Oedipus the King: Unrealistic or Realistic Essay -- Oedipus the King

Oedipus Rex Unrealistic or Realistic Lets explore the traces of realsim and its opposite in Sophocles tragedy, Oedipus Rex. The first obvious interrogative is How can this drama possibly be considered realistic since it relies so heavily on predetermination and fate in the life of the protagonist, Oedipus? As Jocasta recounts to Oedipus An oracle erstwhile came to Laius (I will not say Twas from the Delphic god himself, but from His ministers) declaring he was doomed To perish by the hand of his own son, A child that should be born to him by me. Charles Segal in Oedipus Tyrannus has a solid rebuttal to what appears predestination The issues of destiny, predetermination, and foreknowledge atomic number 18 raised as problems, not as dogma. How practically control do we have over the shape of our lives? How much of what happens to us is due to heredity, to accidents, to sheer luck. . . . These are the questions that the play raises, and it raises them as questions. It shows us men and women who are both powerful and helpless, often at the same moment. Oedipus embodies the human condition. . . . (75-76). If this critic is correct that Oedipus embodies the human condition as it really is, then he is all in all representative of reality, and not unrealistic as it might appear on first reading.
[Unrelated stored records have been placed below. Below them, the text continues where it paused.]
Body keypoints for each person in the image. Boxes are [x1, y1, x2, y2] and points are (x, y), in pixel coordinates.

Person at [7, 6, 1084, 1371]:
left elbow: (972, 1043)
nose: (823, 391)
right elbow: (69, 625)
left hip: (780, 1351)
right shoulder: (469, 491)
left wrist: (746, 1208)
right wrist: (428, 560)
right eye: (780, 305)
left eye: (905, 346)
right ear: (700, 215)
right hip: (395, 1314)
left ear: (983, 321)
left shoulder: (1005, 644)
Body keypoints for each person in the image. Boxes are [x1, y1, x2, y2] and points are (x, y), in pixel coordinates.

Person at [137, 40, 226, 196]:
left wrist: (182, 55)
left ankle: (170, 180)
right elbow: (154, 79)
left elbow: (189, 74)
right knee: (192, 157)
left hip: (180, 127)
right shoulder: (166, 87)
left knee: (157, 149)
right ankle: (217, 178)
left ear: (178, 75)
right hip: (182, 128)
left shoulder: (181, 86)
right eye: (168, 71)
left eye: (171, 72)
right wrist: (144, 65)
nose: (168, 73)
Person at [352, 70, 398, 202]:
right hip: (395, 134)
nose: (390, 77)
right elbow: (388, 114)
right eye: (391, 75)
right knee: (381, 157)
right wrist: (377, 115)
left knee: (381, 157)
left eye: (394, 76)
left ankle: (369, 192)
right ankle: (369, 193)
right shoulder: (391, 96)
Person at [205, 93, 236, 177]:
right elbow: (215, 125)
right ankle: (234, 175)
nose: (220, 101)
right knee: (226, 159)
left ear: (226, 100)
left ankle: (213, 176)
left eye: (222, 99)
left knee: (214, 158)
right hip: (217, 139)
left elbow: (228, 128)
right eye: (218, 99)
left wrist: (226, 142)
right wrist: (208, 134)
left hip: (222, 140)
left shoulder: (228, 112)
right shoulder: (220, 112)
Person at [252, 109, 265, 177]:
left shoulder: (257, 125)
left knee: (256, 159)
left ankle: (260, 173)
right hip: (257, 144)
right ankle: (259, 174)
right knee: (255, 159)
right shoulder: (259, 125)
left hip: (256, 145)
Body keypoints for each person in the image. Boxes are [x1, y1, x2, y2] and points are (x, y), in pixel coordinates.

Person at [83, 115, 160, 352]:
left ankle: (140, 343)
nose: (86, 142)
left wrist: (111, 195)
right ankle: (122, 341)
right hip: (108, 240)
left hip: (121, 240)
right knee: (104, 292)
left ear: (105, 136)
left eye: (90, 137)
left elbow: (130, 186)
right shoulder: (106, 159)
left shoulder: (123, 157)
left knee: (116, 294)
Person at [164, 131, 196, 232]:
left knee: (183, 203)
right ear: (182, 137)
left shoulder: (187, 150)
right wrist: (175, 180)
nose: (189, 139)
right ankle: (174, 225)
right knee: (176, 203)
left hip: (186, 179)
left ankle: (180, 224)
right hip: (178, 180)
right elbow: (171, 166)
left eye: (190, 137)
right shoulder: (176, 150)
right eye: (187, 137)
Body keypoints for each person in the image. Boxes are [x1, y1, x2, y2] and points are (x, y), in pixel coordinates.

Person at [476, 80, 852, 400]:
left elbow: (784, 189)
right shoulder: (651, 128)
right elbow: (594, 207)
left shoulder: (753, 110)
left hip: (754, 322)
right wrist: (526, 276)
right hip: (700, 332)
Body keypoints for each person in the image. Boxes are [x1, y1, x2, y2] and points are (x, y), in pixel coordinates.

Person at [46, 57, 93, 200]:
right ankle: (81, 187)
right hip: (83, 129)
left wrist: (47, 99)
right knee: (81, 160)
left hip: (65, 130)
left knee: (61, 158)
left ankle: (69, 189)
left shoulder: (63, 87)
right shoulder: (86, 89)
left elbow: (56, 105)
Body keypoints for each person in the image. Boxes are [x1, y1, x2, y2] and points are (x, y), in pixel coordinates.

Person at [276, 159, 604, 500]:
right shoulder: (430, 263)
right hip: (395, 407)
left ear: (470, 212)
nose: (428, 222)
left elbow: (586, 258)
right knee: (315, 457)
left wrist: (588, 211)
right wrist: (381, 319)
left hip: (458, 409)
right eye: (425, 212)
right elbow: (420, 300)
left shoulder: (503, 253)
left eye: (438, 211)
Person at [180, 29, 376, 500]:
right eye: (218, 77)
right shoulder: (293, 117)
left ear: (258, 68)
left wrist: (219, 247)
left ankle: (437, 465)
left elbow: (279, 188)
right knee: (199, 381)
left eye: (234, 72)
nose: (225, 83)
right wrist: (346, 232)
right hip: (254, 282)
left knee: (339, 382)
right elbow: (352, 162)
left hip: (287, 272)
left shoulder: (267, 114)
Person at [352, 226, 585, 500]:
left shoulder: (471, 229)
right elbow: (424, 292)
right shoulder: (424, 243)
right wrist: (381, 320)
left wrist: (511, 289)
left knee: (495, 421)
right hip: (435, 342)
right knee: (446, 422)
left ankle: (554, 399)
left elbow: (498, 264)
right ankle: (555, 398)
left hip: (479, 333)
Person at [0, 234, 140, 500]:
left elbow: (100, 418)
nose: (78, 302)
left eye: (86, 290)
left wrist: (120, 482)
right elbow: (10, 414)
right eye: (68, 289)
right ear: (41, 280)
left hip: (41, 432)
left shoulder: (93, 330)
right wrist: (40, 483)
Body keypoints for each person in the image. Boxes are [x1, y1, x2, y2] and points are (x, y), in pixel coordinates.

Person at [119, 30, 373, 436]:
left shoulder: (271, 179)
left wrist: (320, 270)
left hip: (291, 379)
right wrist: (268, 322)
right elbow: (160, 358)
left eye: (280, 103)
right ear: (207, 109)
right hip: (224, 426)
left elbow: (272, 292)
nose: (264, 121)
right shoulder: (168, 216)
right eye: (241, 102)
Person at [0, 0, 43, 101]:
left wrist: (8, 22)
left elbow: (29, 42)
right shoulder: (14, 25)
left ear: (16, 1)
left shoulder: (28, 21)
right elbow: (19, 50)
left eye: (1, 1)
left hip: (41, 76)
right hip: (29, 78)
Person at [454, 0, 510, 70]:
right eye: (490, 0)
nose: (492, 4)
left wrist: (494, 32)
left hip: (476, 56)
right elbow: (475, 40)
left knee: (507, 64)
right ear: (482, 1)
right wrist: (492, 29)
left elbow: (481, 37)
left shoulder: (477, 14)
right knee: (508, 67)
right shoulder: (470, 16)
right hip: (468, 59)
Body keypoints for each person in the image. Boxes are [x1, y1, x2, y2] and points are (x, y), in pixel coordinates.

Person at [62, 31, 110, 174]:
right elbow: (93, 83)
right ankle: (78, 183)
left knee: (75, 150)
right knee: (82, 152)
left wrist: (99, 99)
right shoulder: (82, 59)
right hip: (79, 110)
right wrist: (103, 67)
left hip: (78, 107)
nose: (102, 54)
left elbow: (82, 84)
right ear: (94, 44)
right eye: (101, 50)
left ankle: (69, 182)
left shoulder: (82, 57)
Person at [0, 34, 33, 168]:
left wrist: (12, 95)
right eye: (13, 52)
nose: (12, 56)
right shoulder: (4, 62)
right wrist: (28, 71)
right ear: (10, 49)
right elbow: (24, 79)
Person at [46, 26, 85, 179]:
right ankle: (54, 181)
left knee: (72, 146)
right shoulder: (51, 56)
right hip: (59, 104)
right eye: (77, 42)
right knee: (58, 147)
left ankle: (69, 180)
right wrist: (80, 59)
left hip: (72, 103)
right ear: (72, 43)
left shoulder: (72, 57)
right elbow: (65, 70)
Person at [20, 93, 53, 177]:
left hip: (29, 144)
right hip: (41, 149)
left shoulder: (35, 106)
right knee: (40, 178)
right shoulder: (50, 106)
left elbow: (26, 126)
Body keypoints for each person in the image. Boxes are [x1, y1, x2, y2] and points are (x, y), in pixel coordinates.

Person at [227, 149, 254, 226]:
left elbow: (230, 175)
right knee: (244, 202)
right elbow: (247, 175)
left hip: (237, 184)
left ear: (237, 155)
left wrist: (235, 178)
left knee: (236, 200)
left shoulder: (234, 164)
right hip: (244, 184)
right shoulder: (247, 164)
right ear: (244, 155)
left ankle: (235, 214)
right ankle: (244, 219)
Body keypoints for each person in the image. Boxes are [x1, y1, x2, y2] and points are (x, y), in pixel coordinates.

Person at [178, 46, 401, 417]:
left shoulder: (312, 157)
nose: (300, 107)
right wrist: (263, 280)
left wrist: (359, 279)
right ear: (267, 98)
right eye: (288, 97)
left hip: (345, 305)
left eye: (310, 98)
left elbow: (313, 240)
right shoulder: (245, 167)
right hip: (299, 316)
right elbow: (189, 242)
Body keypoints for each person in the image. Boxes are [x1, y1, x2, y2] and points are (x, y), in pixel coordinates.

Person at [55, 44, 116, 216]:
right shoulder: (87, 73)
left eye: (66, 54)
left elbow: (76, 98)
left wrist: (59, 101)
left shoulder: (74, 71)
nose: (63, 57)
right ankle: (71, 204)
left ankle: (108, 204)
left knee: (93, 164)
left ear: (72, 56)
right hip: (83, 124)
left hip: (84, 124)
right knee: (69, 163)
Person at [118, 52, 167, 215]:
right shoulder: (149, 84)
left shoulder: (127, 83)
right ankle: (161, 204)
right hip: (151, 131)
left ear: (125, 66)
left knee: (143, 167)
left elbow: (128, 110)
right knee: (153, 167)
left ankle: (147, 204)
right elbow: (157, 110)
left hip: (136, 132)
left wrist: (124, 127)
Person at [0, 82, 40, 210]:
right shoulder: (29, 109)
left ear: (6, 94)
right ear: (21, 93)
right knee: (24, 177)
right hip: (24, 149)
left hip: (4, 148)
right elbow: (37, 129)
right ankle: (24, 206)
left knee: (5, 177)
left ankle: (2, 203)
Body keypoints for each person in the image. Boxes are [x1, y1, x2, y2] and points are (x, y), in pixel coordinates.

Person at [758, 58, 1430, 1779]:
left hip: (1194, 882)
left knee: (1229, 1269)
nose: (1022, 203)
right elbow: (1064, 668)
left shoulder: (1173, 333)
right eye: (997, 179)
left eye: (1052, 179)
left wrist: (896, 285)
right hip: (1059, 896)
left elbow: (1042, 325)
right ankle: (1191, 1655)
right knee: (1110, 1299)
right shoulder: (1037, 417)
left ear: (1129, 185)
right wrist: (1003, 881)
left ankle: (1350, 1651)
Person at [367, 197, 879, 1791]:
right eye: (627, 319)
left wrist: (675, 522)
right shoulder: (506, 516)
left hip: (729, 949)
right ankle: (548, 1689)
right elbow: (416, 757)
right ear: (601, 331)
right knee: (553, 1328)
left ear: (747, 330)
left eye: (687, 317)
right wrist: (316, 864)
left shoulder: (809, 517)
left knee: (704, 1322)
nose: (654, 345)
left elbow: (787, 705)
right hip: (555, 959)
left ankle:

Victor Ehrenberg in Sophoclean Rulers Oedipus analyzes the protagonist of the tragedy and finds a balanced, realistic fiber who possesses the qualities of a king, including the human, realistic desire for more Oedipus is a good king, a father of his people, an honest and great ruler, while at the same time an heavy(p) intellect. . . . He even shares the thro... ...Sophoclean Rulers Oedipus. In Twentieth Century Interpretations of Oedipus Rex, edited by Michael J. OBrien. Englewood Cliffs, NJ Prentice-Hall, Inc., 1968. Herodotus. The Histories. Translated by Aubrey de Selincourt. England Penguin Books, 1972. Segal, Charles. Oedipus Tyrannus Tragic Herois m and the Limits of Knowledge. New York Twayne Publishers, 1993. Sophocles In Literature of the Western World, edited by Brian Wilkie and James Hurt. NewYork Macmillan Publishing Co., 1984. Sophocles. Oedipus Rex. Transl. by F. Storr. http//etext.lib.virginia.edu/etcbin/browse-mixed new?tag=public&images=images/modeng&data=/texts/english/modeng/parsed&part=0&id=SopOedi Bowra, C. M. Sophocles practice session of Mythology. In Readings on Sophocles, edited by Don Nardo. San Diego, CA Greenhaven Press, 1997.